Today is one of those days when Jay Leno would have said, “It was so hot today,” and someone in the band would, on cue, ask, “How hot was it?” followed by “It was so hot you could…and I will let you fill in the punch line. I tried and all I could come up with was something lame like…well, trust me, it was lame. And trust me, it is hot. If you live in Arizona, I am sure you will snort, roll your eyes, and say we don’t know what hot is. In Houston, you will tell me how many buckets of sweat dripped off you today. I know. Everyone is battling their own special brand of heat. At 3:30 I checked the Weather Channel app on my phone, and it said Muleshoe was enjoying a 99 degree afternoon, which is really pretty normal up here. But today it just seems unrelenting.

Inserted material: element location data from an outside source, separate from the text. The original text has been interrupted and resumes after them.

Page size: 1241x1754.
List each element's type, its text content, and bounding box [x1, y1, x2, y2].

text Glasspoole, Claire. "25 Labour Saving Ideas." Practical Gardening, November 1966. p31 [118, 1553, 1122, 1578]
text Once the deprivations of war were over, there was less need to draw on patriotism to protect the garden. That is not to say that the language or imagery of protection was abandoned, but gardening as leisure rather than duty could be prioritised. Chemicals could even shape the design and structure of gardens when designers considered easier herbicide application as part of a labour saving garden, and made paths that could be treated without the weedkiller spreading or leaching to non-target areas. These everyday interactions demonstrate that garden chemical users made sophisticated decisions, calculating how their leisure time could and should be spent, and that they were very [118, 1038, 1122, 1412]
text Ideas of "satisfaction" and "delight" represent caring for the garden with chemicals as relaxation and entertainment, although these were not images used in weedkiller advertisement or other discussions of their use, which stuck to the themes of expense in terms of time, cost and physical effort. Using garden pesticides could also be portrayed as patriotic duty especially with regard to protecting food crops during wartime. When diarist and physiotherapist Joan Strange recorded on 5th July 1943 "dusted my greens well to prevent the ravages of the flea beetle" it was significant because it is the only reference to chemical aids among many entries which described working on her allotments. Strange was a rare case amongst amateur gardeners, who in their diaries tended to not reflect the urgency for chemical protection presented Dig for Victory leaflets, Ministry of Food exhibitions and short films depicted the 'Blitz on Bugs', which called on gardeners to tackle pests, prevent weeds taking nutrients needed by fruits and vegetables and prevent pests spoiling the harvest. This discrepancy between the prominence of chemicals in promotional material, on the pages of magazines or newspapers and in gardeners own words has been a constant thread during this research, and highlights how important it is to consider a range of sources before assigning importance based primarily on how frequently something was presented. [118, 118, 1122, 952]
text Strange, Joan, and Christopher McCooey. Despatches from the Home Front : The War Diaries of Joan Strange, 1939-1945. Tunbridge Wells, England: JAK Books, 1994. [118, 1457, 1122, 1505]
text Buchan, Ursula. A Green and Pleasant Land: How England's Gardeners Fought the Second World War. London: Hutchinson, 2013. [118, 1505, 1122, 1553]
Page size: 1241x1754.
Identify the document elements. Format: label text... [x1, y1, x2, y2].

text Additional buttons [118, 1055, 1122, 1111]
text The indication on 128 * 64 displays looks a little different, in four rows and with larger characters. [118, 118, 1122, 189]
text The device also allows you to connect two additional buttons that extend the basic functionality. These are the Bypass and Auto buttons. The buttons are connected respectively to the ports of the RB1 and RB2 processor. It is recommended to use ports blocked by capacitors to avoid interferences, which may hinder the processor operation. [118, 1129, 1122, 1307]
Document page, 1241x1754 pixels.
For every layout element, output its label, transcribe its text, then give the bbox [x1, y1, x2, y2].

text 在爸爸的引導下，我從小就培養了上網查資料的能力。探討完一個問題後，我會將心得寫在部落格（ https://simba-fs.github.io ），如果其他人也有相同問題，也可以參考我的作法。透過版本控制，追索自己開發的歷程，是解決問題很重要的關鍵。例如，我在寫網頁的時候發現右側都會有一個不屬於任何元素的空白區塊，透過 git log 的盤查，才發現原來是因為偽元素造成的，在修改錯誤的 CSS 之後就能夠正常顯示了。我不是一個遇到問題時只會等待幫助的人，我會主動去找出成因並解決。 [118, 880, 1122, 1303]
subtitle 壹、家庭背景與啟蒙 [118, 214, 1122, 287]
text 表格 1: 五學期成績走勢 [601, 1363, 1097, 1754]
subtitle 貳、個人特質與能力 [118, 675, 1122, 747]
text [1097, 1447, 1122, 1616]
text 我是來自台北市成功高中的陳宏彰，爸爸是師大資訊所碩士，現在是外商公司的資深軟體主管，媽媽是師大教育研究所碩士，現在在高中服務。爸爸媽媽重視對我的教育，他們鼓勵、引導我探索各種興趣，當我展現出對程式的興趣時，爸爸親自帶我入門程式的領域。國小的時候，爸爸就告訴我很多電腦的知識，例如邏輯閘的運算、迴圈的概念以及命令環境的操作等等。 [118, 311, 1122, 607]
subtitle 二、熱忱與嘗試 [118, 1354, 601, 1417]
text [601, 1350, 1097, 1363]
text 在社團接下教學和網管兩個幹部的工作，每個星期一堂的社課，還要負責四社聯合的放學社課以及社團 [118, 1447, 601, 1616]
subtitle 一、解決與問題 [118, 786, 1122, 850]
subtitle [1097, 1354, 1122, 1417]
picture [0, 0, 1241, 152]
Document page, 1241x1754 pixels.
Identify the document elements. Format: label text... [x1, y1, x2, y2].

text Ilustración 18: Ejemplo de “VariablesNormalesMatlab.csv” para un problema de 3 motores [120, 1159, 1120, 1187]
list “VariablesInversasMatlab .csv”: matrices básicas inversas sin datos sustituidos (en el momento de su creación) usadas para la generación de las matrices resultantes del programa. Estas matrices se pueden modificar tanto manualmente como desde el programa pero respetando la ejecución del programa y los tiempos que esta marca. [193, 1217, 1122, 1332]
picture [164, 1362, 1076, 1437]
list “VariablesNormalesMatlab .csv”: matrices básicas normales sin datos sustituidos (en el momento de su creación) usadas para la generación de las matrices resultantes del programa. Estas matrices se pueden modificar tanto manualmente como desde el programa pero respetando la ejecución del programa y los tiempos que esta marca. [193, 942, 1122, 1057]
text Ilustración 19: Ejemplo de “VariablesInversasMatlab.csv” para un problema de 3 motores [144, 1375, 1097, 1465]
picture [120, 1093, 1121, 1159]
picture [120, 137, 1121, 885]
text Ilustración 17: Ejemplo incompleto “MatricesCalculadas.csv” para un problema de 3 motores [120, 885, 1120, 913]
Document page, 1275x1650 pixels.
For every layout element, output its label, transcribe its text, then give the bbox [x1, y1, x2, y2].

I headed outside and checked the thermometer which faces west but is on the east side of the house and it said this:
Then I went inside the barn which truly felt like an oven, even with ceiling fan, floor fan, and windows open, and that thermometer said:
My little greenhouse thermometer, with three fans running inside, said even worse:
And this temperature display unit in the house that goes with the sensor in the greenhouse which allows me to monitor its temperature without having to go out there to check during blizzards and heat waves said this:
So I’ll tell you how hot it is. It is so hot that it has won and driven this old woman inside with a headache and just not up to trying to do anything outside, even in the shade, even with an outdoor floor fan going full-blast. But before I gave up and came in, I did cover a newly transplanted sharkskin agave with a piece of shade cloth so it won’t sunburn today. Even agaves and cactus need to gradually build up resistance to the sun’s rays like we are dealing with today.
But then, right next to the agave, the veterans are bravely doing their thing and thumbing their noses at the heat in brilliant fashion.
The cats, however, seem to purposely pick the hottest places to sleep on an afternoon like this. In the garage, curled up in one of my big plastic storage containers full of gravel, in the corner of a storage shelf. But the still unnamed tiny kitten found a slightly cooler spot to nap wedged between pots that are sitting under the shade cloth stretched between the greenhouse and the barn.
The Weather Channel says it will be 100 by 5:00. Doesn’t matter; after the first 99 degrees, it all feels like 199 anyway.
Where’s that –5 degrees we were whining about last winter?
We’re never satisfied, are we?
Such a cute photo of the kitten resting in the shade. Great images Alice. It was nice to meet you today!